The most profound implication of the last decade is the realization that the "democratic deficit" many voters felt in 2016 was not fully resolved by Brexit. The UK has regained legislative sovereignty, yet the pressures of global economic forces—inflation, AI regulation, and climate change—remain largely outside the control of any single nation-state. This implies that the future of the UK-EU relationship must focus on shared sovereignty rather than the illusion of complete isolation.

3. The Future of European Integration

Brexit has served as a stress test for the EU. While many predicted a "domino effect" of exits, the opposite occurred. The unity displayed by the 27 member states during the negotiations arguably strengthened the bloc’s internal cohesion. For the UK, the implication is that it now sits alongside a more integrated, and potentially more defensive, European Union.

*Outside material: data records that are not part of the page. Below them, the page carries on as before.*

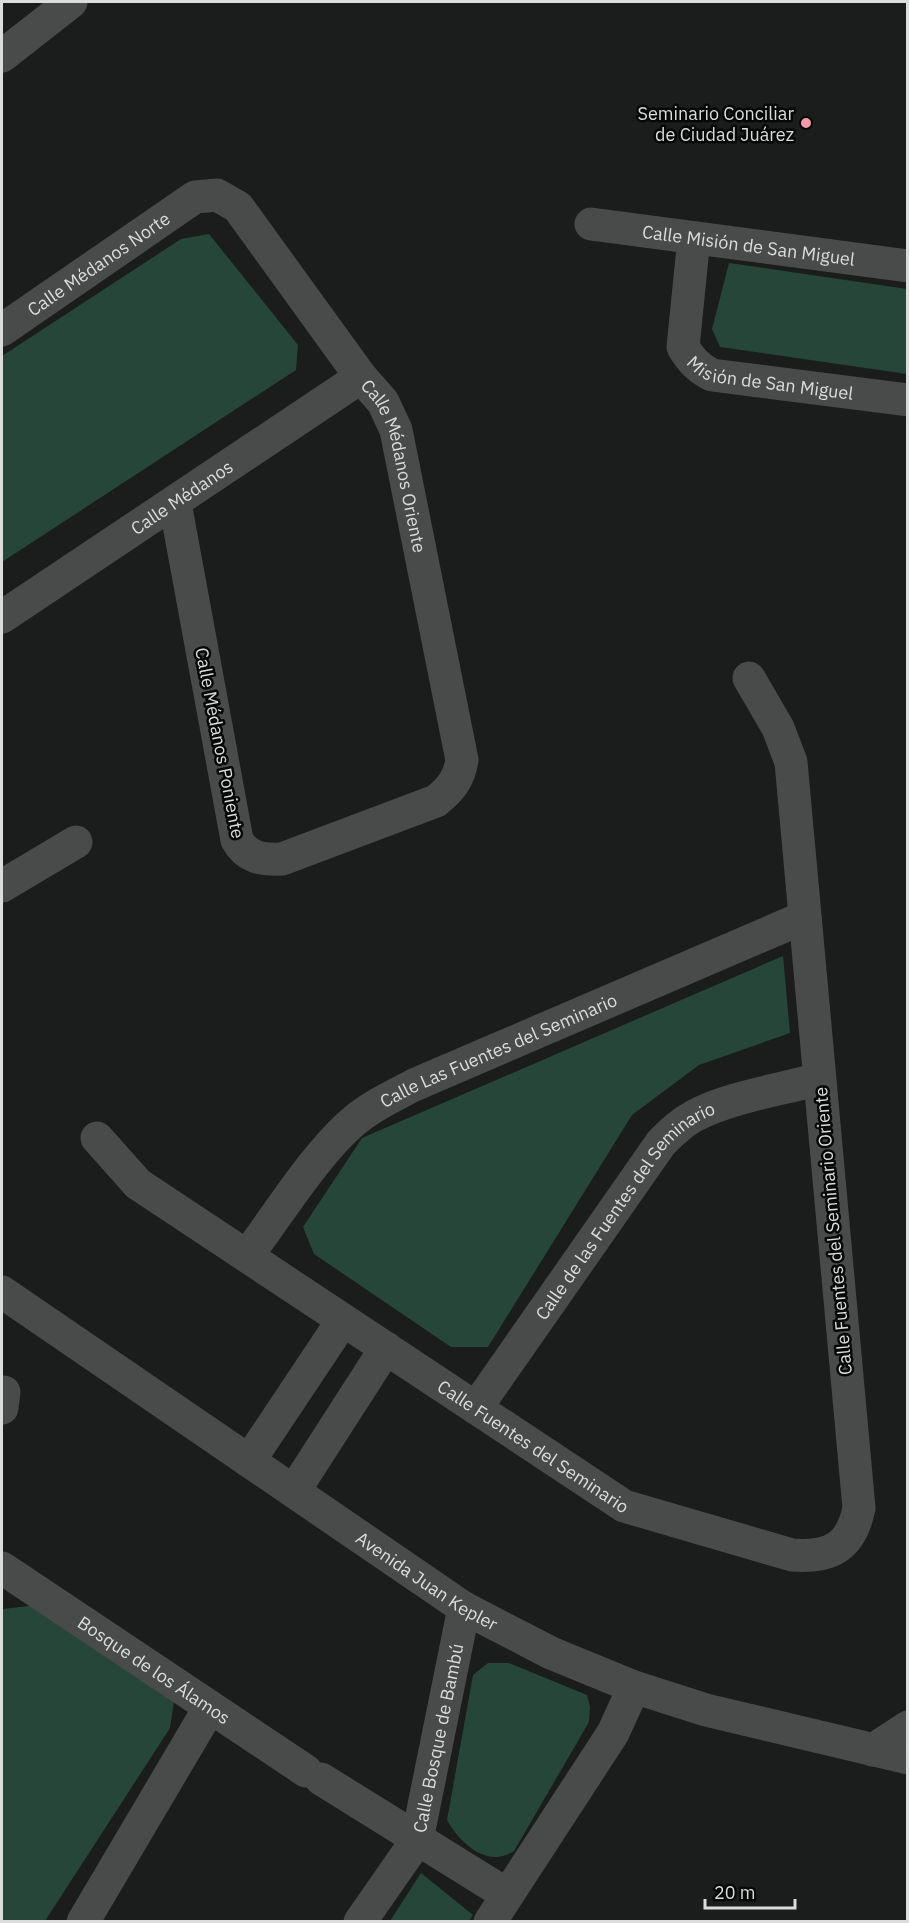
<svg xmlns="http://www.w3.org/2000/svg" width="909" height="1923" font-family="'IBM Plex Sans',sans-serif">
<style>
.green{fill:#26463a}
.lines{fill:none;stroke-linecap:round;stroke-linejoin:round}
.minor{stroke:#494a4a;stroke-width:33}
.tertiary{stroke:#494a4a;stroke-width:33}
.poi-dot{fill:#f39aaa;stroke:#060707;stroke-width:2}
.labels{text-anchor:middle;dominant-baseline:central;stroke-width:5;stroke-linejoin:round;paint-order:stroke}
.poi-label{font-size:18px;fill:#dadddb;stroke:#060707;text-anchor:end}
.street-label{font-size:18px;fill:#dadddb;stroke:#060707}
</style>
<rect width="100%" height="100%" fill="#1a1d1c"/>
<g class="green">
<path d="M209,234l89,111 -2,25 -294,192v-206l179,-117z"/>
<path d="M729,263l178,26v85l-187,-27 -8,-18z"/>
<path d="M783,956l7,77 -91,32 -67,50 -144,232h-37l-137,-93 -11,-27 59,-89z"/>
<path d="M37,1605l137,96 -4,27 -125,193 -43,1v-305l1,-8z"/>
<path d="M488,1663h21l78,32 3,12 -1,15 -75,129c-27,18 -54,-8 -67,-31l26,-145z"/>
<path d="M421,1873l52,42 -4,6h-79z"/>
</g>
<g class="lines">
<g class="minor">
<path d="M2,56l69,-54"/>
<path id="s1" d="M591,224l317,42"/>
<path id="s2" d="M694,238l-11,109c8,13 15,21 29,28l196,25"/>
<path id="s3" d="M2,330l193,-133 22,-2 21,12 123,170 22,25 13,28 66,330c-3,19 -11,29 -26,41l-154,58c-20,1 -35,-1 -45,-19l-62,-337"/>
<path id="s4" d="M2,617l359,-240"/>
<path d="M2,886l74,-44"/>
<path id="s5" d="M97,1138l41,46 486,322 168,49c39,3 59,-8 67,-47l-68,-746 -13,-34 -29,-50"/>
<path id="s6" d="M247,1256c30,-40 69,-103 107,-135 18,-15 39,-25 60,-36l391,-168"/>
<path d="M2,1408l2,-16"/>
<path id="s7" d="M476,1408l185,-265c10,-10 20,-20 33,-27 35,-19 86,-26 125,-37"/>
<path d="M249,1461l94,-141"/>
<path d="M294,1491l92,-143"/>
<path id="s8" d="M2,1568l304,203"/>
<path d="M321,1779l185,115"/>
<path d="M83,1922l127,-215"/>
<path id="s9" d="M360,1922l57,-82 47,-232"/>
<path d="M490,1922l123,-189 21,-46"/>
</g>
<g class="tertiary">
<path id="s10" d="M2,1292l462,316 87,45 83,34 72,23 202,48"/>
<path d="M873,1750l35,-23"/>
</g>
</g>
<circle class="poi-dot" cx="806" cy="123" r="6"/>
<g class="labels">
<g class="poi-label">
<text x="794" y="113">Seminario Conciliar<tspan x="794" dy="21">de Ciudad Juárez</tspan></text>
</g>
<g class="street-label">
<text stroke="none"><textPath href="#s1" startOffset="159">Calle Misión de San Miguel</textPath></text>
<text stroke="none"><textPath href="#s3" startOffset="117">Calle Médanos Norte</textPath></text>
<text stroke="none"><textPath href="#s2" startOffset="208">Misión de San Miguel</textPath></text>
<text stroke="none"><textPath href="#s3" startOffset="588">Calle Médanos Oriente</textPath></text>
<text stroke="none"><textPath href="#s4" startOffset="216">Calle Médanos</textPath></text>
<text transform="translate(220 743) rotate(79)">Calle Médanos Poniente</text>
<text stroke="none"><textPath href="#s6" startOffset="334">Calle Las Fuentes del Seminario</textPath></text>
<text stroke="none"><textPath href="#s7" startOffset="249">Calle de las Fuentes del Seminario</textPath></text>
<text transform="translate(833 1231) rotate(-95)">Calle Fuentes del Seminario Oriente</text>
<text stroke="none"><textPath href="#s5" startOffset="536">Calle Fuentes del Seminario</textPath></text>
<text stroke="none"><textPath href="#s10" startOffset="514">Avenida Juan Kepler</textPath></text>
<text stroke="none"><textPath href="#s8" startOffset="183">Bosque de los Álamos</textPath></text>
<text stroke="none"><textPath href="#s9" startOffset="204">Calle Bosque de Bambú</textPath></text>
</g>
</g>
<rect width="909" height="1923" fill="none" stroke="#dadddb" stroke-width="6"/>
<path d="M705 1899v9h90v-9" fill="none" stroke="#dadddb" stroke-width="3"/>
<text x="714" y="1899" font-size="18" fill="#dadddb" stroke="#060707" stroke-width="4.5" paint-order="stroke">20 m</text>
</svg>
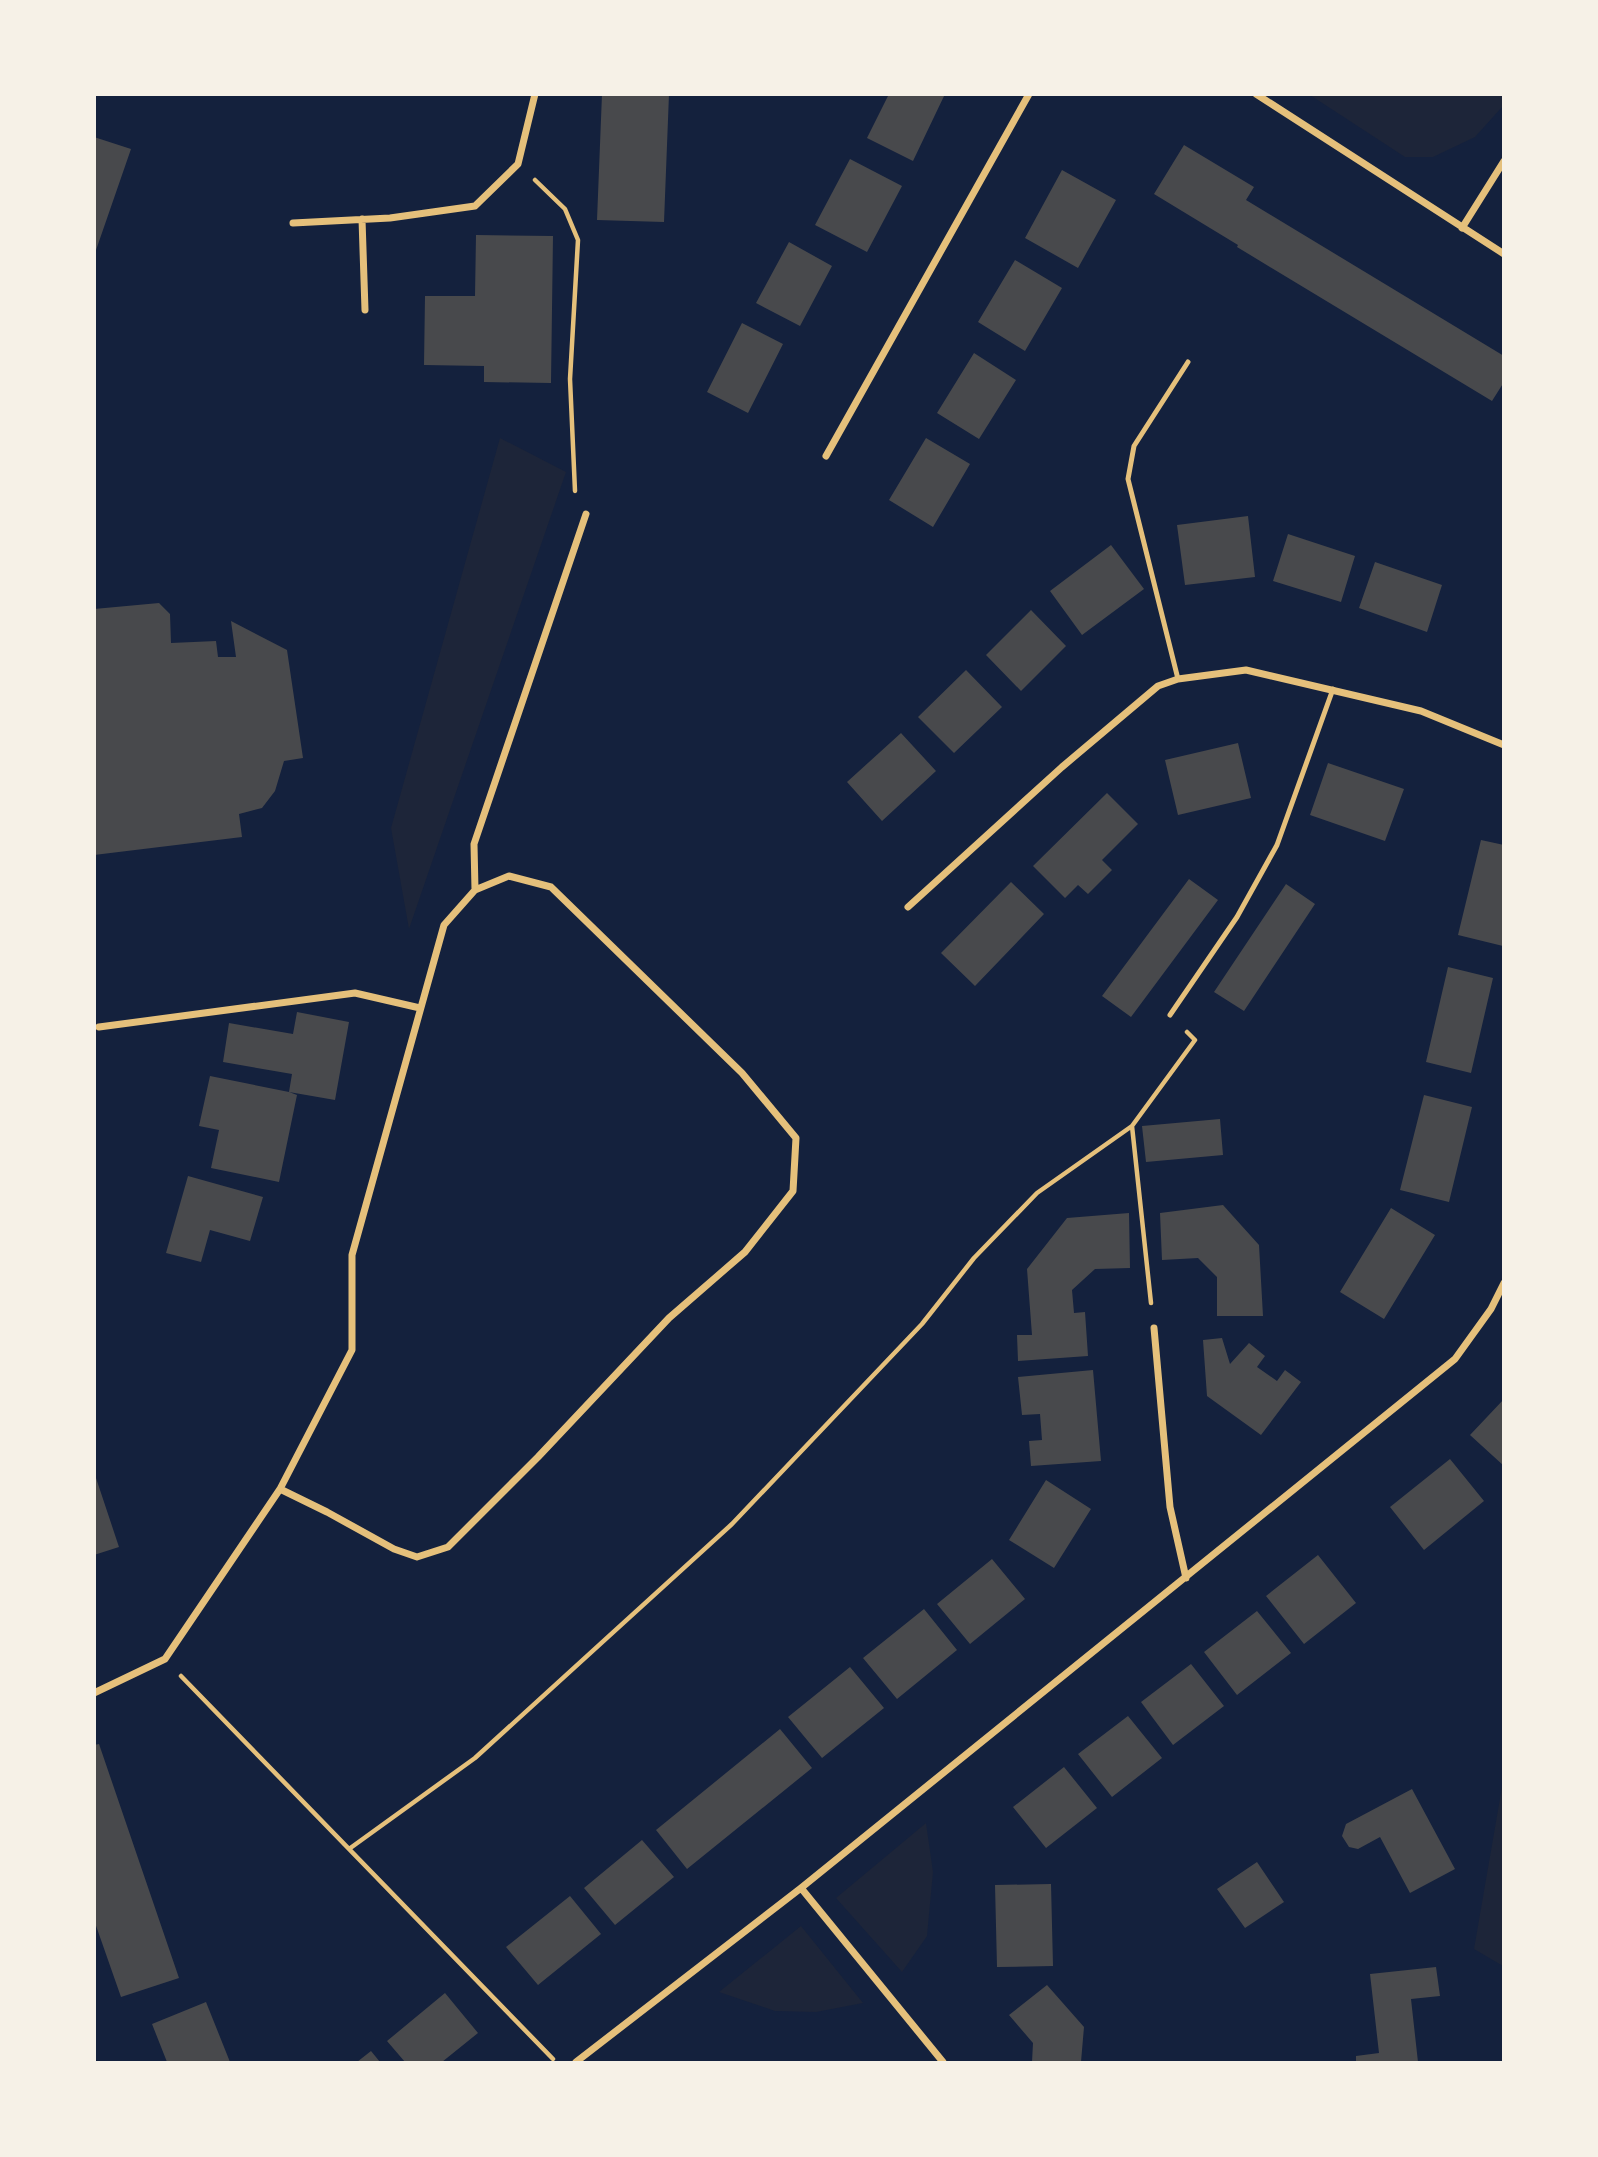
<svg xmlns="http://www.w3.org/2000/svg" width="1598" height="2157" viewBox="0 0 1598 2157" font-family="Overpass,sans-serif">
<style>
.green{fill:#1d2539}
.building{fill:#48494c}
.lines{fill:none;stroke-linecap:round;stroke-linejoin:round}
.path{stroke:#e5c07b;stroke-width:4.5}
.service{stroke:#e5c07b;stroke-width:5}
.minor{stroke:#e5c07b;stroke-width:7}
</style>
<rect width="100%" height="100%" fill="#14213d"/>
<path class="green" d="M 1310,95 L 1503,95 L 1503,106 L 1475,137 L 1433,157 L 1405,157 Z
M 500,438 L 566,472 L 409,929 L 391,828 Z
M 1503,1781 L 1503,1966 L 1474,1949 Z
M 926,1823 L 933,1872 L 927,1936 L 902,1972 L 836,1898 Z
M 801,1926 L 863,2003 L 816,2012 L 775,2011 L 719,1992 Z"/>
<path class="building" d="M 602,94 L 669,94 L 664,222 L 597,220 Z
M 889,94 L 945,94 L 913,161 L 867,138 Z
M 94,137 L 131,149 L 95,253 L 94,253 Z
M 1184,145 L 1254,187 L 1246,200 L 1504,356 L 1504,382 L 1492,401 L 1237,247 L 1238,245 L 1154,194 Z
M 850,159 L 902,186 L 867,252 L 815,225 Z
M 1062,170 L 1116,200 L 1078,268 L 1025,238 Z
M 476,235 L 553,236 L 551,383 L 484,382 L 484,366 L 424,365 L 425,296 L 475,296 Z
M 789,242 L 832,266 L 800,326 L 756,303 Z
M 1015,260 L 1062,288 L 1025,351 L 978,322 Z
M 742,323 L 783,344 L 748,413 L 707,392 Z
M 974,353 L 1016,380 L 979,439 L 937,413 Z
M 926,438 L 970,464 L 933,527 L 889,500 Z
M 1248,516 L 1255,577 L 1185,585 L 1177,525 Z
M 1288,534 L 1355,556 L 1341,602 L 1273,581 Z
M 1111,545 L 1144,589 L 1082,635 L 1050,591 Z
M 1375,562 L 1442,585 L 1427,632 L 1359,608 Z
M 159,603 L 170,614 L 171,643 L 216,641 L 218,657 L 236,657 L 231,621 L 287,650 L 303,758 L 284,761 L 275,791 L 262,808 L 239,814 L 242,837 L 94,855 L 94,609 Z
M 1031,610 L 1066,646 L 1021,691 L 986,655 Z
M 966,670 L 1002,707 L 954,753 L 918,717 Z
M 901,733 L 936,771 L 882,821 L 847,782 Z
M 1238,743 L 1251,798 L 1178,815 L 1165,760 Z
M 1328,763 L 1404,789 L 1385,841 L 1310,815 Z
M 1107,793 L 1138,824 L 1102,860 L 1112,870 L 1088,894 L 1078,885 L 1065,898 L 1033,866 Z
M 1481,840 L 1504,845 L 1503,946 L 1458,935 Z
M 1189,879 L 1218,900 L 1131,1017 L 1102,996 Z
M 1011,882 L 1044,914 L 975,986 L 941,953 Z
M 1286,884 L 1315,904 L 1244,1011 L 1214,992 Z
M 1448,967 L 1493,978 L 1471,1073 L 1426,1062 Z
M 297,1012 L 349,1022 L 335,1100 L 289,1092 L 297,1095 L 279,1182 L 211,1168 L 219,1130 L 199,1126 L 210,1076 L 289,1092 L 292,1074 L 223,1062 L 229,1023 L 293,1034 Z
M 1424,1095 L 1472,1107 L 1449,1202 L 1400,1190 Z
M 1220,1119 L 1223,1155 L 1146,1162 L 1142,1126 Z
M 188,1176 L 263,1197 L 250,1241 L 210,1230 L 201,1262 L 166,1253 Z
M 1223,1205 L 1259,1245 L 1263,1316 L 1217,1316 L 1217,1277 L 1198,1258 L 1162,1260 L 1160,1213 Z
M 1391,1208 L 1435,1235 L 1384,1319 L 1340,1292 Z
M 1129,1213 L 1130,1268 L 1095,1269 L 1072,1290 L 1074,1313 L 1085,1312 L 1088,1356 L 1018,1361 L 1017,1335 L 1032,1335 L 1027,1269 L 1067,1218 Z
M 1222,1338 L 1230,1364 L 1249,1343 L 1265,1356 L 1257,1367 L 1277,1381 L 1285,1370 L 1301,1382 L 1261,1435 L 1207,1396 L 1203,1340 Z
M 1093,1370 L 1101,1461 L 1031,1466 L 1029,1441 L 1042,1440 L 1040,1414 L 1022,1415 L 1018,1377 Z
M 1504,1399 L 1504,1466 L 1470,1435 Z
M 1450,1459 L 1484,1501 L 1424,1550 L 1390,1507 Z
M 94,1472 L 119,1547 L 94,1555 Z
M 1046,1480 L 1091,1509 L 1054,1568 L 1009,1540 Z
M 1318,1555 L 1356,1603 L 1304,1644 L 1266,1596 Z
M 992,1559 L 1025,1599 L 970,1644 L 937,1604 Z
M 924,1609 L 957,1650 L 897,1699 L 863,1658 Z
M 1257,1611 L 1291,1653 L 1237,1695 L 1204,1652 Z
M 1191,1664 L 1224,1706 L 1173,1745 L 1141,1702 Z
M 850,1667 L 884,1708 L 822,1758 L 788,1717 Z
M 1128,1716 L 1162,1758 L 1112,1797 L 1078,1754 Z
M 780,1729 L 812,1768 L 687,1869 L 656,1830 Z
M 99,1744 L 179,1978 L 121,1997 L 94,1920 L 94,1745 Z
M 1064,1767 L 1097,1808 L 1046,1848 L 1013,1807 Z
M 1412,1789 L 1455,1869 L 1410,1893 L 1380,1837 L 1358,1849 L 1349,1847 L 1342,1836 L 1346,1824 Z
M 642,1840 L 674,1877 L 615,1925 L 584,1888 Z
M 1257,1862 L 1284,1902 L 1245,1928 L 1217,1889 Z
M 1051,1884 L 1053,1966 L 997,1967 L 995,1885 Z
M 570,1896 L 601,1934 L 538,1985 L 506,1947 Z
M 1436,1967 L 1440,1996 L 1411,1999 L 1418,2062 L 1356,2062 L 1356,2056 L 1379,2053 L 1370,1974 Z
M 1047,1985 L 1084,2027 L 1081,2062 L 1032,2062 L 1033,2043 L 1009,2015 Z
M 445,1993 L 478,2033 L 442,2062 L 405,2062 L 387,2041 Z
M 206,2002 L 230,2062 L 167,2062 L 152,2024 Z
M 371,2051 L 380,2062 L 357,2062 Z"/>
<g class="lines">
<path class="path" d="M 535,180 L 565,209 L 578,240 L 570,379 L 575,491
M 1151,1303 L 1132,1126 L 1195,1040 L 1187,1032
M 181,1676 L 553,2059
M 349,1849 L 475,1758 L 732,1524 L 922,1324 L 974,1258 L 1037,1193 L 1132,1126"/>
<path class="service" d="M 1178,679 L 1128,479 L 1134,446 L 1188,362
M 1170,1015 L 1237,917 L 1277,845 L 1333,689"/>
<path class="minor" d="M 1256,94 L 1504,254
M 362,219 L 365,310
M 293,223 L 390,218 L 475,206 L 518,164 L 535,94
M 1462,228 L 1504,161
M 826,456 L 1029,94
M 908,907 L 1062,767 L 1158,686 L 1178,679 L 1246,670 L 1421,711 L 1504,745
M 99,1027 L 355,993 L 420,1008
M 1154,1328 L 1170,1507 L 1186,1578
M 280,1489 L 327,1512 L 394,1549 L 417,1557 L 448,1547 L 538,1457 L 669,1318 L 745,1252 L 793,1191 L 796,1138 L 742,1073 L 551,887 L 509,876 L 475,890
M 94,1693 L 165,1659 L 280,1489 L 352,1350 L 352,1255 L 444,925 L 475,890 L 474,844 L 586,514
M 801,1888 L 943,2062
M 576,2062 L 801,1888 L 1455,1359 L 1491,1309 L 1504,1283"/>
</g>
<rect width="1598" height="2157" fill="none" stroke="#f6f1e7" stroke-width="192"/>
</svg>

Conclusion: Escaping Fatalism

As we look forward from 2026, the danger is not that we remember the Brexit referendum too clearly, but that we remember it too narrowly. By treating the outcome as a structural inevitability—an "end of history" for the UK-EU relationship—we risk blinding ourselves to the policy choices that remain.

The lesson of the last ten years is that geography and history are not static. The intolerance for inevitability that Carrère championed is precisely what is needed now. We must move beyond the binary politics of "Leave" and "Remain" and begin the harder work of defining what a mature, post-divorce relationship looks like.

The tenth anniversary should not be a day for relitigating the past, but for acknowledging that history remains a creative act. The United Kingdom and the European Union are not destined to drift apart; they are two entities currently navigating a turbulent sea, tethered by a thousand years of shared history and a future that will, inevitably, be written together.

To believe that things could not have been different is to surrender our agency. To believe that things cannot change in the future is to surrender our potential. As we step into the second decade post-Brexit, let us choose the path of agency, informed by the echoes of what might have been.